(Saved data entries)
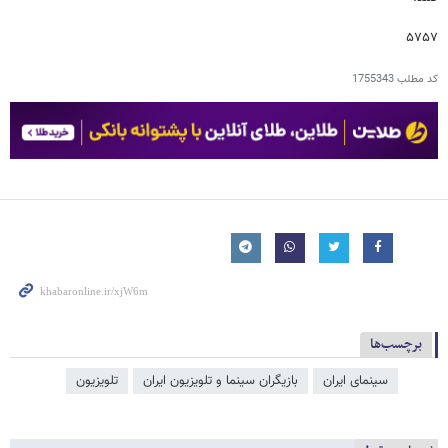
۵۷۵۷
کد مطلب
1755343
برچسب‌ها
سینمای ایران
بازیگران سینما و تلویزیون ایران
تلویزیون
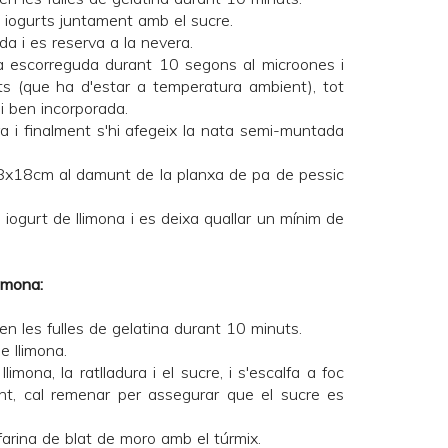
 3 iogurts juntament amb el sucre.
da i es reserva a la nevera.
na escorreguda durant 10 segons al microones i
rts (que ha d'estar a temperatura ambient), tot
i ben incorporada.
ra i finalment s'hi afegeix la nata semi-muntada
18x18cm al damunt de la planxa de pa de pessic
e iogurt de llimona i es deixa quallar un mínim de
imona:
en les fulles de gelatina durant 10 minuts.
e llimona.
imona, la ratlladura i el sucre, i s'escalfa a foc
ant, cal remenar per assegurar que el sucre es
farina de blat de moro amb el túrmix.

EXERCISE DESCRIPTION: What lines above hold the word "تلویزیون"? List them all.

YOUR RESPONSE:
بازیگران سینما و تلویزیون ایران
تلویزیون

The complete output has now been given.